- Bu alıştırmada istenenler
[1] Havza tarihi metnine göre (a), (b) ve (c) ifadelerinin her biri doğru mu? Her biri için evet ya da hayır deyin ve karara varmanızı sağlayan sözleri metinden aynen alıntılayın.
(a) Havza 1925 yılında Samsun'a bağlanmıştır.
(b) Mustafa Kemal Atatürk Havza'ya 26 Mayıs 1919'da gelmiştir.
(c) Bölge 1414'te Osmanlı yönetimine geçmiştir.
[2] Aşağıdaki soruları Havza tarihi metnine dayanarak kısaca yanıtlayın ve yanıtlarınızı aynı harflerle işaretleyin.
(a) M.S. 1050 yılındaki deprem kaç gün sürmüştür?
(b) Havza hangi yılda ilçe olmuştur?
(c) Romalılar buraya hangi adı vermiştir?
[3] Havza tarihi metnini son cümlesinden sonrasını yazarak sürdürün.

- Metin bloğu
HAVZA
       
 

TARİHİ

Havza M.Ö.2000 li yıllarda kurulmuş olup, kuruluşu Hitit Uygarlığı dönemine dayanır. M.Ö.7.yy.da Samsun’un İonyalılarca kıyı kenti olarak kuruluşundan bir süre sonra Miletliler’in etkisi altına giren bölge, daha sonra Kafkaslardan gelen Kimerler’in istilasına uğramış, savaşlar sonucunda ise önce persler tarafından idare edilmiş, Büyük İskender’in Anadolu’yu istilasından sonra Makedonya İmparatorluğunun egemenliğine girmiştir.

 

M.Ö. I.yy.da Roma  istilasına uğrayan Havza. M.S. 935’te imparatorluğun bölünmesiyle Doğu roma (Bizans) imparatorluğuna dahil olmuştur.

 

Havza ,1071 Malazgirt Savaşından sonra Türk hakimiyeti girmiş ise de, haçlı seferleri sonucu sık sık el değiştirmiştir. 13 yy..’da  Selçukluların eline geçen bölge Selçuklu Hanedanlığının Çöküşünden sonra Canik Beyliği’ne daha sonra 1414’te Osmanlı yönetimine geçmiştir.

 

Bölgede M.S. 1050 yılında olan ve iki gün süren deprem sonucu çoğu bina ve bir de kilise yerle bir olmuş, yıkılan kilisenin altından çok sıcak su çıkmıştır. Eski tarihçiler ilçedeki şifalı suların o dönemlerde çok meşhur olduğunu hatta Romalıların buraya Thermee-Phoseemeomitarem adını verdiklerini belirtmişlerdir.

 

Havza, Osmanlılar döneminde Amasya ‘ya bağlı olarak yönetilmiş, 1882 yılında ilçe olmuş, 1925 yılında Samsuna bağlanmıştır.

 

Havza,Milli kuruluş Hareketlerinin başlangıcında önemli gelişmelerin  kaydedildiği yer olarak da Cumhuriyet tarihimize damgasını vurmuştur.

 

Büyük önder Mustafa Kemal Atatürk 25 Mayıs 1919’da Samsun’dan Havzaya geçmiş, 18 gün orda kalmıştır. Rahatsız olarak geldiği ilçede, şifalı kaplıcalarda sağlığına kavuşmuştur. Atatürk ilçede şimdi Atatürk evi olarak Restore edilen o zamanın Mesudiye Oteli’nde kalmış, Karargahını ise Ali Osman Ağa  konağında kurmuştur.

 

Kurtuluş savaşı hazırlıkları Havza’da başlamış, Amasya tamimim Havzada ele alınmıştır. Yurdun işgali  ilk kez Havzada düzenlenen mitinglerde kınanmıştır. M. Kemal Paşa,26 Mayıs 1919 tarihinde kendisini ziyarete gelen heyete şu tarihi sözleri söylemiştir.

- Verilen bilgiler
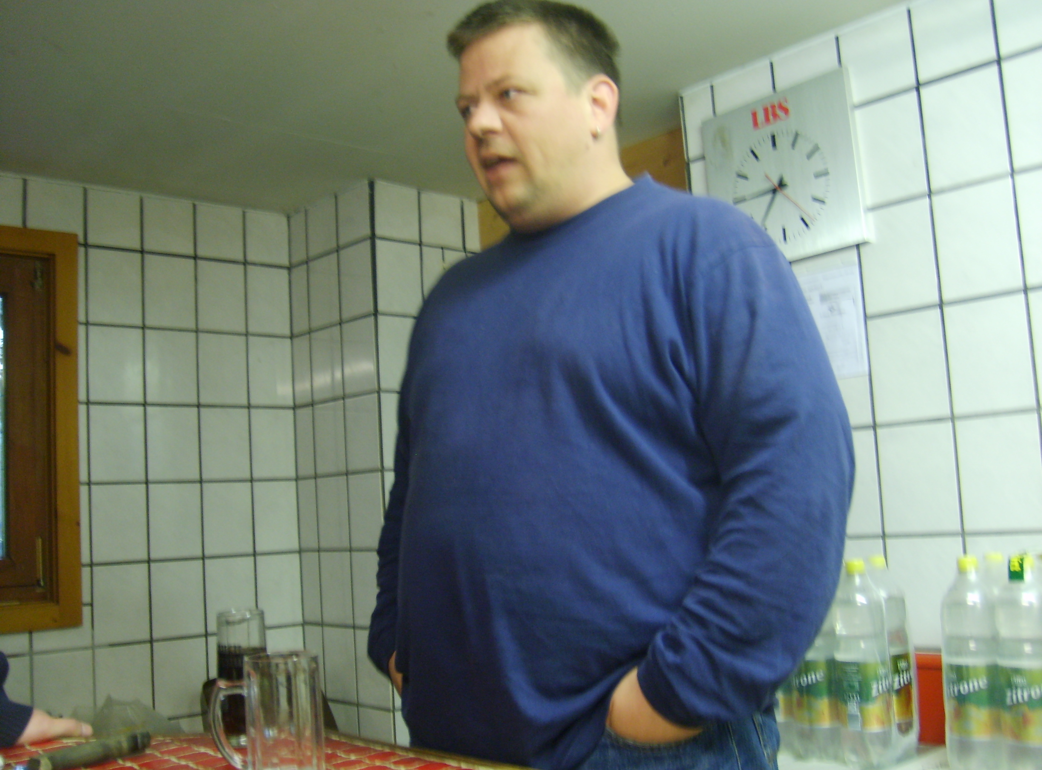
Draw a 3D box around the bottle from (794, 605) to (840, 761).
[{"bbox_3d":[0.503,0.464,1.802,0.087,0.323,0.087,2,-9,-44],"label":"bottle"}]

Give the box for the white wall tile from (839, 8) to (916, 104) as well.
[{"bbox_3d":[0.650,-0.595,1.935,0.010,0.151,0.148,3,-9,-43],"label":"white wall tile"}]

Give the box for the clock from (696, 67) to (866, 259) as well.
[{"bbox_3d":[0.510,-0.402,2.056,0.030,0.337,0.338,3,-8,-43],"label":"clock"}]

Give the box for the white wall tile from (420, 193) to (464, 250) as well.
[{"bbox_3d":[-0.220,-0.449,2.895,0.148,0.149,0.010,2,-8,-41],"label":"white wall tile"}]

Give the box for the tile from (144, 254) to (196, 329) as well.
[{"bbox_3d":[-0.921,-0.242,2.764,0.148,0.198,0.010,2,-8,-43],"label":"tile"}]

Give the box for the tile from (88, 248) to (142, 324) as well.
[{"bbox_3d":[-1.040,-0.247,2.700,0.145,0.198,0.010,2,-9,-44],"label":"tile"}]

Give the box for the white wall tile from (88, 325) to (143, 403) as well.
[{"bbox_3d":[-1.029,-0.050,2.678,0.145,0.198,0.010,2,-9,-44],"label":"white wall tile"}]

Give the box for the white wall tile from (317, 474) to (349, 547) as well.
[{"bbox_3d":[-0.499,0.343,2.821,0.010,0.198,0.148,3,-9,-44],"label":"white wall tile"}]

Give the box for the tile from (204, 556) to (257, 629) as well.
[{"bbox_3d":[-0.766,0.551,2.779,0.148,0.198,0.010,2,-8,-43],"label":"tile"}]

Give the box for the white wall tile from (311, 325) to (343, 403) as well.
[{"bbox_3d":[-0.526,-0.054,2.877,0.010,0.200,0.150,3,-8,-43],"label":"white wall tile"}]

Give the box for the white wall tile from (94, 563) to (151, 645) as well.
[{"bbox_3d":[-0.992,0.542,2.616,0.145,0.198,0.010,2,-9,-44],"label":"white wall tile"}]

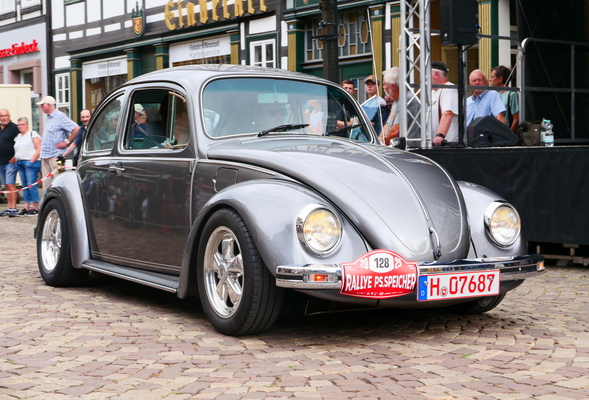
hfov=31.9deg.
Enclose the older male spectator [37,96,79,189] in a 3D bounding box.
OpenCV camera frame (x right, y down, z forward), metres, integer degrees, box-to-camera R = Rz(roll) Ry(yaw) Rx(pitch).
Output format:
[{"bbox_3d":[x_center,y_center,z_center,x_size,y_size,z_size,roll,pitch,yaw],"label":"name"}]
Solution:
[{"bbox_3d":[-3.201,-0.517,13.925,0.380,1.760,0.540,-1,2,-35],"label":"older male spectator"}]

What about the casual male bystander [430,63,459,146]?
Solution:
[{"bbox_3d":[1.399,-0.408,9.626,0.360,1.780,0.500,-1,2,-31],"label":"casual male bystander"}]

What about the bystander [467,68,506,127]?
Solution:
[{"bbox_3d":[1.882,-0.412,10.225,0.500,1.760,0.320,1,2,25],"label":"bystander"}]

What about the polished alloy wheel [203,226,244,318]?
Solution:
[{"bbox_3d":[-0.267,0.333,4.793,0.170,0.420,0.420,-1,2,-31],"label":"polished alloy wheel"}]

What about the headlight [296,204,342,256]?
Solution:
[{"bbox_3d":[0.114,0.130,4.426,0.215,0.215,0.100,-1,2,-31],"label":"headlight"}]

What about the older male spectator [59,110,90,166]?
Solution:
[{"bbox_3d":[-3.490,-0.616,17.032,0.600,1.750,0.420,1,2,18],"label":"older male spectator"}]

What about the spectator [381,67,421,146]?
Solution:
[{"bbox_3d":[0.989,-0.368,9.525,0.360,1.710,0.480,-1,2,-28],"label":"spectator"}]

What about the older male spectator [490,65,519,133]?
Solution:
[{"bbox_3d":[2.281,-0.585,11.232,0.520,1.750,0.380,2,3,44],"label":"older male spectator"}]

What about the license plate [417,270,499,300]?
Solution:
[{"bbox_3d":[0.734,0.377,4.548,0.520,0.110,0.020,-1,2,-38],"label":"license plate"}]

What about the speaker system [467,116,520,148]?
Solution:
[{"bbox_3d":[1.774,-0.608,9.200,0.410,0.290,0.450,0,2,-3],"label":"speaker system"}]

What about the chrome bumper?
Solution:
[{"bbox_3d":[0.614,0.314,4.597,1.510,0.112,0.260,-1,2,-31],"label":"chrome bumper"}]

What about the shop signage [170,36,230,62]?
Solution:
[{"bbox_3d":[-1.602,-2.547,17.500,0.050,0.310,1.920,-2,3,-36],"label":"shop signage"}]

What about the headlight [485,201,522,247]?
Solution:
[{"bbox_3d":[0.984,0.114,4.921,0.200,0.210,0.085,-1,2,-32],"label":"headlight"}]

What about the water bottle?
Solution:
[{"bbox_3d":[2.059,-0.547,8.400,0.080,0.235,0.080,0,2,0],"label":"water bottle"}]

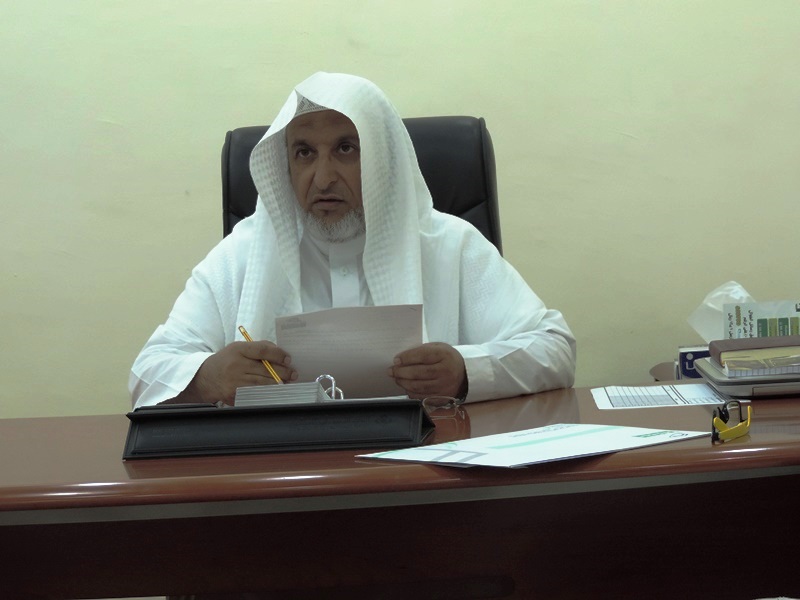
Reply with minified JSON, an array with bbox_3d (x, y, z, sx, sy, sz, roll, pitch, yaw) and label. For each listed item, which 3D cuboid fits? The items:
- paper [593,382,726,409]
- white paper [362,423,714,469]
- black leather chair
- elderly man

- Alıştırma sonuçları
[1]
(a) Evet: "1925 yılında Samsuna bağlanmıştır"
(b) Hayır: "25 Mayıs 1919’da Samsun’dan Havzaya geçmiş"
(c) Evet: "daha sonra 1414’te Osmanlı yönetimine geçmiştir"

[2]
(a) İki gün.
(b) 1882.
(c) Thermee-Phoseemeomitarem.

[3]
 

“Hiçbir zaman ümitsiz olmayacağız, kurtulacağız, bizi öldürmek değil canlı canlı mezara gömmek istiyorlar. Şimdi çukurun kenarındayız. Son bir azim bizi kurtarabilir.”

 

27 Mayıs 1919’da Havza’da Müdafaa-i Hukuk Cemiyeti kurulmuştur. M Kemal 13 Haziran 1919’da bir miting düzenler. O sırada Havza’dan geçen İngiliz temsilcisi Kecil durumu Samsuna bildirir. Haber İstanbul hükümetine iletilerek M. Kemal’in geri çağrılması istenir.

 

Aynı gün Havzadan ayrılan M. Kemal ayrılırken Havzalılara:

 

“Bu gün artık üniforma sahibi değilim. Size evvelce bildirdiğim gibi sade bir millet adamıyım” demiştir.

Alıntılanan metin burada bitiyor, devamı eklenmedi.